2025-01-16 15:23:24 | 映画

男男の話が続いたので男女のことも。ネット動画が「市原悦子が語る江戸のなんちゃら」って映画を奨めてきたからてっきり江戸の地理の話(幕府開幕の頃は日比谷が入江でその外側を「江戸前島」と言って今の銀座辺りだった等々)だと思って見始めたら、冒頭に「昭和61年9月25日東京高等裁判所判決に基づき昭和61年12月18日東京税関の通関許可を受けた」という「お断り」が入った。判決・税関とくれば猥褻案件?当たりであった。つうか、判決に基づく通関許可を受けたから猥褻物ではない、という案内である。すなわち、この作品は「愛のうつし絵 市原悦子が語る江戸文化の神髄」というタイトルで、浮世絵の中でも春画にスポットライトを当てた作品であった。「浮世絵の中でも春画」と書いたが、この作品に拠ると、浮世絵は春画から始まったし、美人絵は遊女の肖像画から始まったそうである。

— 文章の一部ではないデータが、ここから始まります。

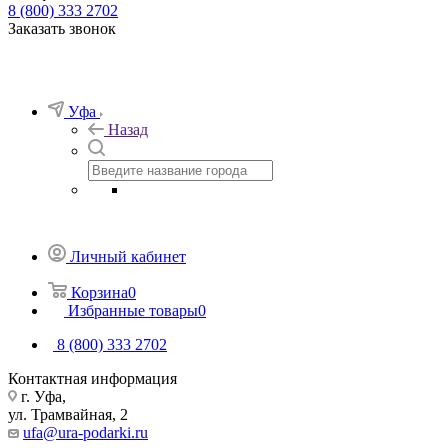
8 (800) 333 2702
Заказать звонок
Уфа
Назад
Личный кабинет
Корзина
0
Избранные товары
0
8 (800) 333 2702
Контактная информация
г. Уфа,
ул. Трамвайная, 2
ufa@ura-podarki.ru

さような断り書きを入れるくらいだからなかなかの意欲作であり、「単体」は遮るものなく映し出されていたが、結合シーンにはすべて小判が貼り付けられていた。これが限界だったのだろうか。映画「ヌオーヴォ・チーネマ・パラディーゾ」(ニュー・シネマ・パラダイス)には、当局の規制が強くなりキスシーンがすべてカットされたことに対して映画館内の客が盛大にブーイングをするシーンがあったが、この映画(江戸のなんちゃら)を映画館で見た人々は小判を見て、小判より絵を見せろ、と叫んだとは思えない。なにしろお役所には頭の上がらない国民性である。よくぞここまで見せてくださいましたとの感謝の念に堪えなかったものと推察する。

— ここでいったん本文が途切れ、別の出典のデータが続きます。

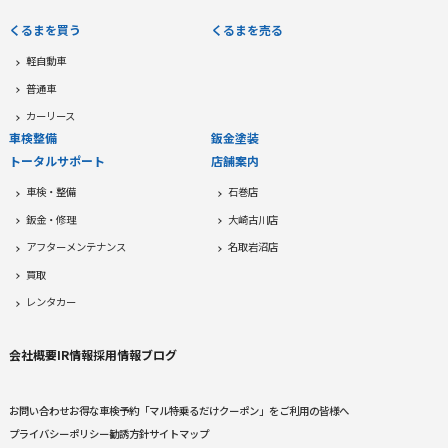
くるまを買う
くるまを売る
軽自動車
普通車
カーリース
車検整備
鈑金塗装
トータルサポート
店舗案内
車検・整備
石巻店
鈑金・修理
大崎古川店
アフターメンテナンス
名取岩沼店
買取
レンタカー
会社概要
IR情報
採用情報
ブログ
お問い合わせ
お得な車検予約
「マル特乗るだけクーポン」をご利用の皆様へ
プライバシーポリシー
勧誘方針
サイトマップ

「小判」と書いたが、「大判」だったかもしれぬ。なにしろお金には縁がないから違いが分からない。

そう言えば、都内の美術館で春画展が開かれたことがある。ちょうど10年前であるから、平成も後半期に入っていた。そう考えると、昭和の時代にあそこまで表現した制作陣には喝采を送るべきだろうか。

ところで、作中に、春画の最高傑作という作品が出てくるのだが、人物の背後に「春は3回、夏は6回」と書いたものがあった。絵の内容からしてまぐあいの回数だと思うが、1日の回数だろうか?季節における回数だろうか?前者なら多すぎるし、後者なら少なすぎる気がする(オペラ「ばらの騎士」のオクタヴィアン(17歳)なら一日でも多すぎないだろう)。いずれにせよ、春より夏の方が回数が多くてしかるべき点については同オペラのオックス男爵も「Juni(6月)、Juli(7月)、August(8月)」と言って同意の様子である。

特に、「8月」を高い音で伸ばしているから(楽譜の赤丸)、男爵は8月を最適の季節と考えているようである。もっとも、これは外でいたす場合の話であり、昨今の地球温暖化のことを考えると熱中症には十分注意しなければならず、できるなら冷房の効いた室内でいたすべきだと思う。